Question

2NaN3 -> 2Na + 3N2 Determine the volume of nitrogen gas generated at STP from the decomposition of 120.5g NaN3. [Molar mass: Na = 22.99; N = 14]

Answer 1

The balanced chemical equation for the decomposition of $\sf{NaN_3}$ is,

$\sf{2NaN_3_{(s)}\longrightarrow 2Na_{(s)}+3N_2_{(g)}}$

From this equation we get that 2 moles of $\sf{NaN_3}$ is decomposed to form 3 moles of $\sf{N_2}$ gas.

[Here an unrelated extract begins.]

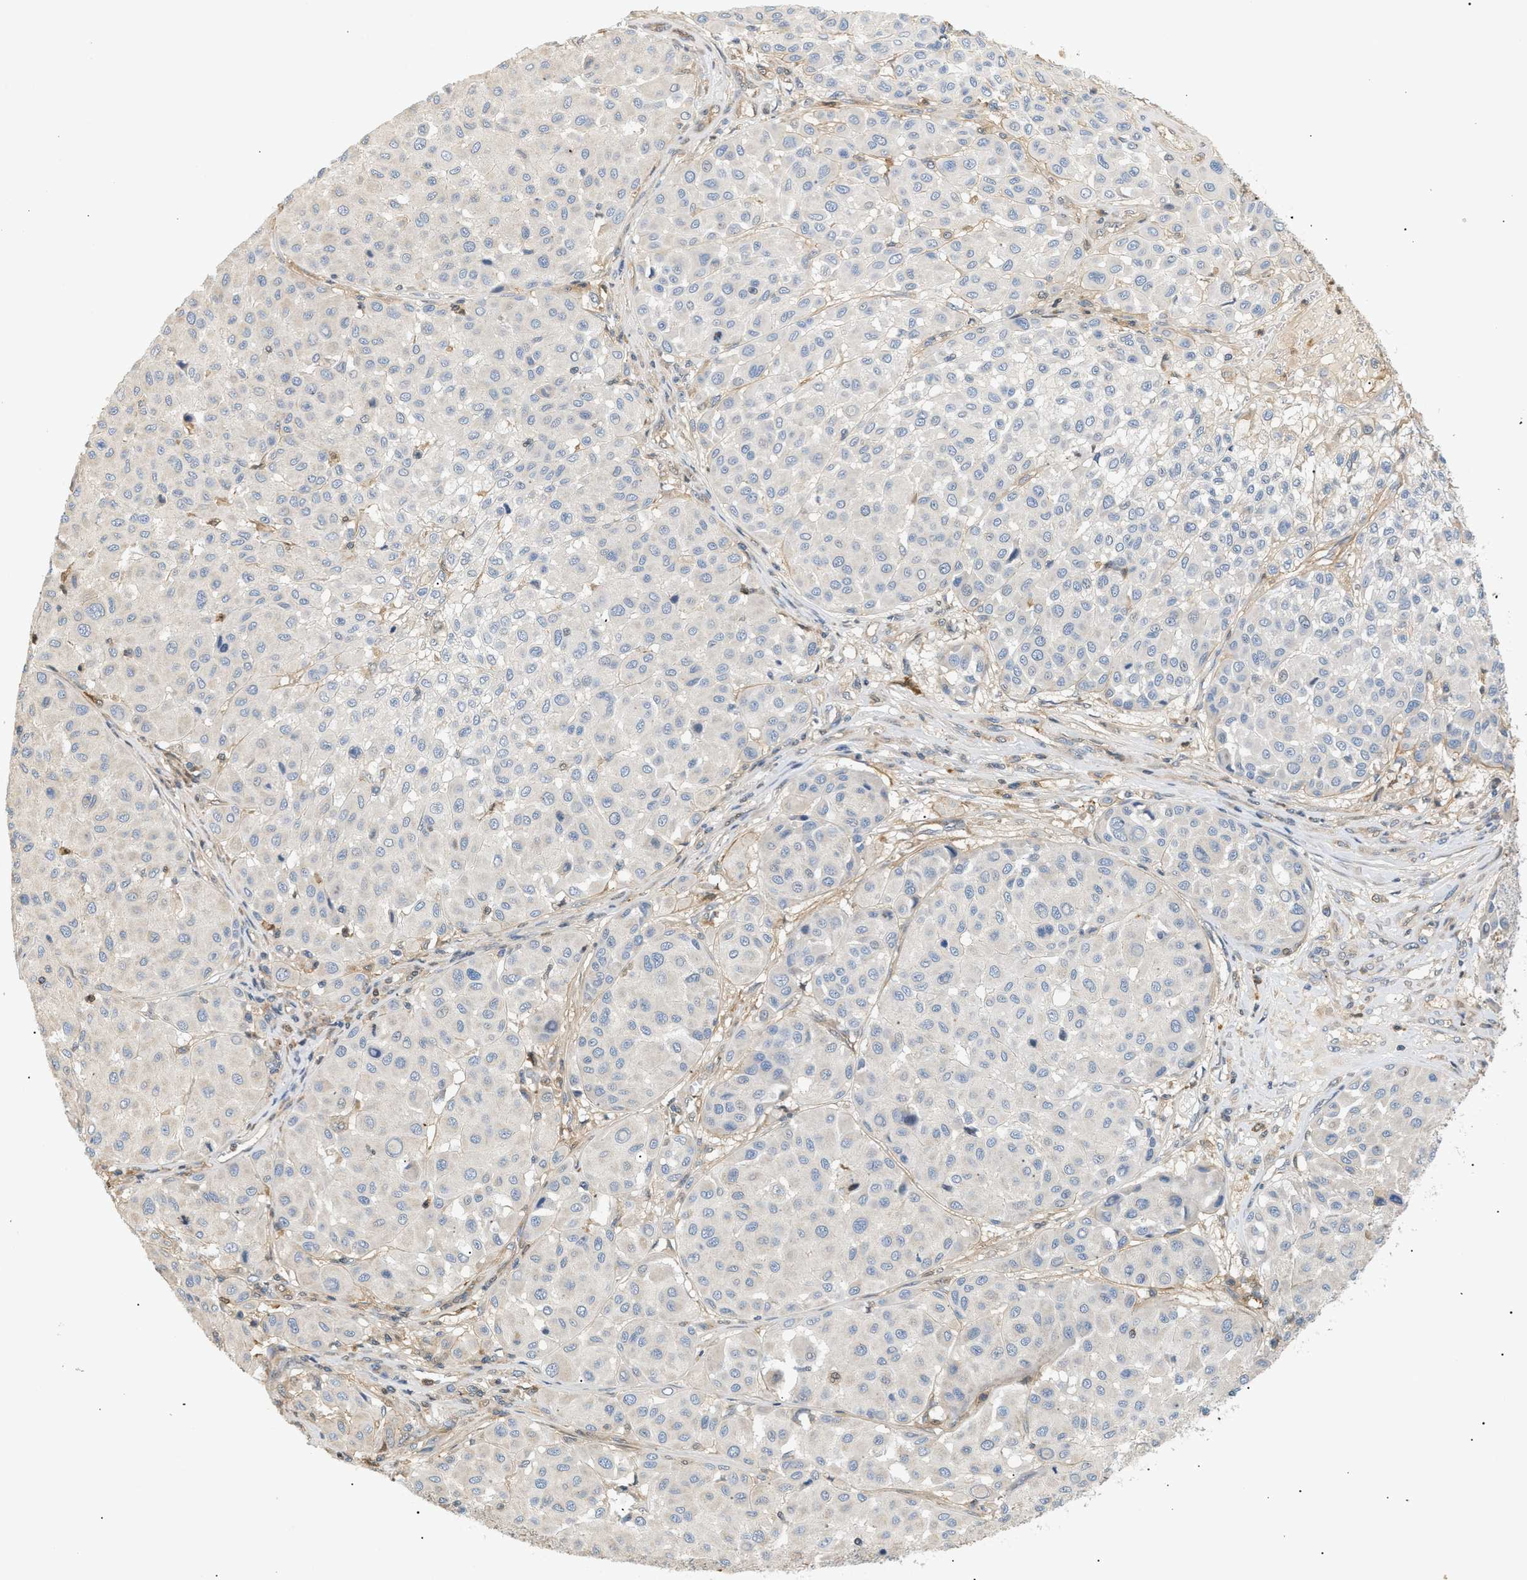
{"staining": {"intensity": "negative", "quantity": "none", "location": "none"}, "tissue": "melanoma", "cell_type": "Tumor cells", "image_type": "cancer", "snomed": [{"axis": "morphology", "description": "Malignant melanoma, Metastatic site"}, {"axis": "topography", "description": "Soft tissue"}], "caption": "Immunohistochemistry histopathology image of human malignant melanoma (metastatic site) stained for a protein (brown), which demonstrates no positivity in tumor cells.", "gene": "FARS2", "patient": {"sex": "male", "age": 41}}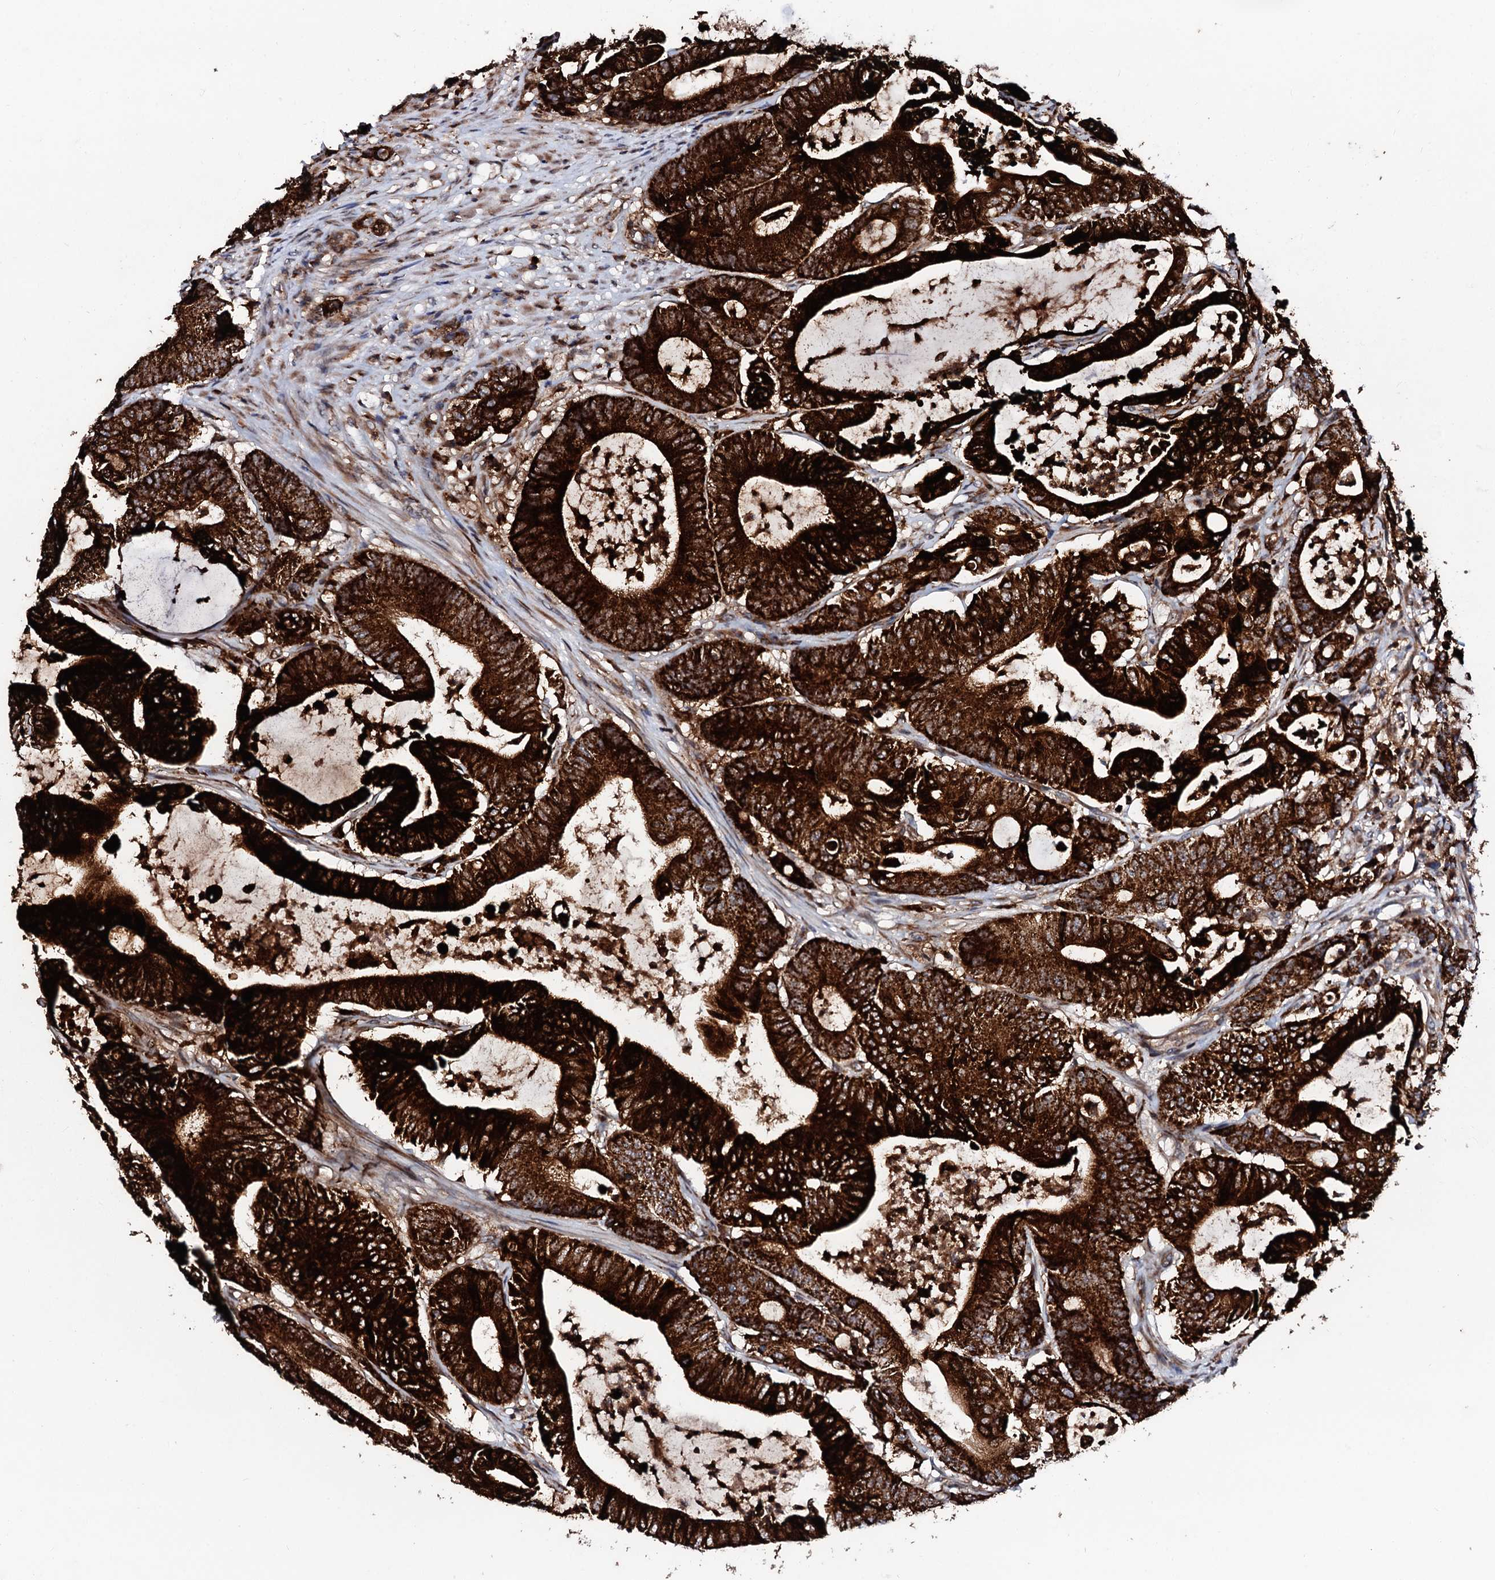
{"staining": {"intensity": "strong", "quantity": ">75%", "location": "cytoplasmic/membranous"}, "tissue": "colorectal cancer", "cell_type": "Tumor cells", "image_type": "cancer", "snomed": [{"axis": "morphology", "description": "Adenocarcinoma, NOS"}, {"axis": "topography", "description": "Colon"}], "caption": "Human adenocarcinoma (colorectal) stained for a protein (brown) reveals strong cytoplasmic/membranous positive staining in about >75% of tumor cells.", "gene": "SDHAF2", "patient": {"sex": "female", "age": 84}}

$\longrightarrow\sf{2\ mol\ NaN_3\equiv3\ mol\ N_2}$

Mass of 1 mole of $\sf{NaN_3=22.99+3\times14=64.99\ g.}$

Volume of 1 mole of $\sf{N_2}$ gas at STP $\sf{=22.4\ L.}$

Hence,

$\longrightarrow\sf{2\times 64.99\ g\ NaN_3\equiv3\times 22.4\ L\ N_2}$

$\longrightarrow\sf{129.98\ g\ NaN_3\equiv67.2\ L\ N_2}$

$\longrightarrow\sf{129.98\times\dfrac{120.5}{129.98}\ g\ NaN_3\equiv67.2\times\dfrac{120.5}{129.98}\ L\ N_2}$

$\longrightarrow\underline{\underline{\sf{120.5\ g\ NaN_3\equiv62.3\ L\ N_2}}}$

Therefore, $\sf{120.5\ g\ NaN_3}$ gets decomposed to form $\bf{62.3\ L}\ \sf{N_2}$ gas at STP.